The future of US-Canada defense: A new NORAD for the digital age
A month ago, a U.S.-based telecom company announced that it had been hacked by suspected Chinese state-sponsored cyber actors. It was a window into 21st-century conflict. No missiles were fired or borders crossed, but the aim was to access the data center of vital infrastructure.
The brazen act was also a portent. North America’s existing defense architecture, the spine of continental defense for decades, was designed in an era of radar screens, air interceptors and missile silos. It depended on deterrence by denial or punishment, both made credible by early warning of Soviet bombers or missiles.
The system worked for that era because threats were visible, perimeters were clear and attacks came from the sky. Now threats come through data cables, computer networks and supply chains.
The challenge is to build a new continental defense architecture that defends that space as effectively as North American Aerospace Defense Command, known as "NORAD," once defended airspace above the continent.
The 21st century is already what security experts are now calling a “gray zone” of competition and contestation between peace and war.

Task requirements.
Please answer these questions from the article on US-Canada defense:
1. Whom did the U.S.-based telecom company name as suspected of hacking it?
2. What made deterrence by denial or punishment credible under North America's existing defense architecture?
3. What term are security experts now using for the 21st century's competition and contestation between peace and war?

Material supplied.
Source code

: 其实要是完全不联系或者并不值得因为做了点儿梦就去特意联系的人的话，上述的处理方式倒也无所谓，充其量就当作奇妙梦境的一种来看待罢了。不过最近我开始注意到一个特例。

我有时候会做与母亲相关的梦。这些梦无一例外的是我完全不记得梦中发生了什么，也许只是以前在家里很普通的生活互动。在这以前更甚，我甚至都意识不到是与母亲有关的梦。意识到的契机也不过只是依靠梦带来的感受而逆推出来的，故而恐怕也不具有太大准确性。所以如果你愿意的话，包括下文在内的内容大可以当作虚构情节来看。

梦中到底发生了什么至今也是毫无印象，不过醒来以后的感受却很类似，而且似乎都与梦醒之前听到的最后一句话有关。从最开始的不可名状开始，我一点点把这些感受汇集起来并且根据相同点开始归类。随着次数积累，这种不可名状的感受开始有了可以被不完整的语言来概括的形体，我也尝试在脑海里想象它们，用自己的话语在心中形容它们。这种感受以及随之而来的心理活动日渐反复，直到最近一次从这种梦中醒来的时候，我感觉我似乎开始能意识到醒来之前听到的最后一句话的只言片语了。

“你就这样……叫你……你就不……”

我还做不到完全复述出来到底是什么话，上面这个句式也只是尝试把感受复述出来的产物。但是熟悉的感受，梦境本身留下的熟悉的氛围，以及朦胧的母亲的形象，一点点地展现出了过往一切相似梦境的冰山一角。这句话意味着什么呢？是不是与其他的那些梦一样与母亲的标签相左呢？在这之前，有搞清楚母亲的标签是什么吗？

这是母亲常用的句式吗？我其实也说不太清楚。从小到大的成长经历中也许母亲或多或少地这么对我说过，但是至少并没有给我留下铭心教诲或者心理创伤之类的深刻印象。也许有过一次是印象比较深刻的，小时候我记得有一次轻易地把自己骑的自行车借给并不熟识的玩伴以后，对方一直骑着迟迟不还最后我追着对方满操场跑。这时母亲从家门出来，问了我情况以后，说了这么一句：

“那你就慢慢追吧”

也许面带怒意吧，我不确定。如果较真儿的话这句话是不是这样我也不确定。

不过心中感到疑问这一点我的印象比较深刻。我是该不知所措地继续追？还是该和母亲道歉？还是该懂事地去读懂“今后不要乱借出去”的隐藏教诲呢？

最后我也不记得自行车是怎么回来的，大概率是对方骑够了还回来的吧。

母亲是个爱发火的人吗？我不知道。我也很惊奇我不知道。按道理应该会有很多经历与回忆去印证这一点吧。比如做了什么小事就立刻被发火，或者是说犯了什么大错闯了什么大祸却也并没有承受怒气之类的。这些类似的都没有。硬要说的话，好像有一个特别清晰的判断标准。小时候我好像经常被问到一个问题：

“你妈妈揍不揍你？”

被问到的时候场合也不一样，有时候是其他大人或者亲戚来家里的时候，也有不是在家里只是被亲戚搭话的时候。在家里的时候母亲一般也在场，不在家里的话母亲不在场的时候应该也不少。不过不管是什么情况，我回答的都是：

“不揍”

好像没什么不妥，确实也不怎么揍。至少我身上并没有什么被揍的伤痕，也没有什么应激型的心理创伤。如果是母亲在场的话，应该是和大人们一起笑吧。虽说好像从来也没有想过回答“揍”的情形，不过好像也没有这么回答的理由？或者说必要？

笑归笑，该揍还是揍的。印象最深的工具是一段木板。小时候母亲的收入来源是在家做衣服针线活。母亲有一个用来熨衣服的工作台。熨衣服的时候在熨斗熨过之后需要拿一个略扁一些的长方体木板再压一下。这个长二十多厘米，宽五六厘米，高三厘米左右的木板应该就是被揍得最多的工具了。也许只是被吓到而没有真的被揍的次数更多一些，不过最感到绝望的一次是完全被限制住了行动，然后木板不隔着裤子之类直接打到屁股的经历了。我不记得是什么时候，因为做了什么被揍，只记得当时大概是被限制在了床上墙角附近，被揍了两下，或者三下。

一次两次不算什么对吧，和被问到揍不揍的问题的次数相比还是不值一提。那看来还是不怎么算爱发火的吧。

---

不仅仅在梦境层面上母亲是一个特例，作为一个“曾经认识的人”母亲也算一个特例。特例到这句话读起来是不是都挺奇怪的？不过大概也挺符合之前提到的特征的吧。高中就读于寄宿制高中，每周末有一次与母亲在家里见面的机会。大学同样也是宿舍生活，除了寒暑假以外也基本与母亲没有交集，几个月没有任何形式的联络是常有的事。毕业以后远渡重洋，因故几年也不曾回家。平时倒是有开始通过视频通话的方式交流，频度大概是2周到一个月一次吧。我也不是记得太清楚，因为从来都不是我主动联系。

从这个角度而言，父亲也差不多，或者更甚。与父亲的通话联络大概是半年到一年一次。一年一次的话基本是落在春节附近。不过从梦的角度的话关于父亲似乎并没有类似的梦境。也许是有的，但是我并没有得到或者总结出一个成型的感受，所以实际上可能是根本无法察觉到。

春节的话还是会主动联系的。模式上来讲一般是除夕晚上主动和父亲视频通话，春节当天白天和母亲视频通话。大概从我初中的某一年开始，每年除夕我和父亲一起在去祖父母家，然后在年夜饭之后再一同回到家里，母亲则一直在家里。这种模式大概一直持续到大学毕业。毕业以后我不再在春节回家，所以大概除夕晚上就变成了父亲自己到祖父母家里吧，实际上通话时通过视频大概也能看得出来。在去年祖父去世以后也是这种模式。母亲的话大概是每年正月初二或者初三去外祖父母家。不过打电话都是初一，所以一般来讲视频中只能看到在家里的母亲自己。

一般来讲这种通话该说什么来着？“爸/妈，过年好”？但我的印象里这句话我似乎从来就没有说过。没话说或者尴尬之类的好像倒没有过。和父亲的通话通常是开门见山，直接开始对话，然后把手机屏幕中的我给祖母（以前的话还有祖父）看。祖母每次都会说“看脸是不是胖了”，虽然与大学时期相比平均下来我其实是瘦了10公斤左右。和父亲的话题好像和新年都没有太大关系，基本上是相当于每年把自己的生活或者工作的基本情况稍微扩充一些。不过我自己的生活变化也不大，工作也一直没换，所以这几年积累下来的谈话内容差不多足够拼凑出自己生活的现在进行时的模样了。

Completed exercise.
1. Suspected Chinese state-sponsored cyber actors.
2. Early warning of Soviet bombers or missiles.
3. A "gray zone."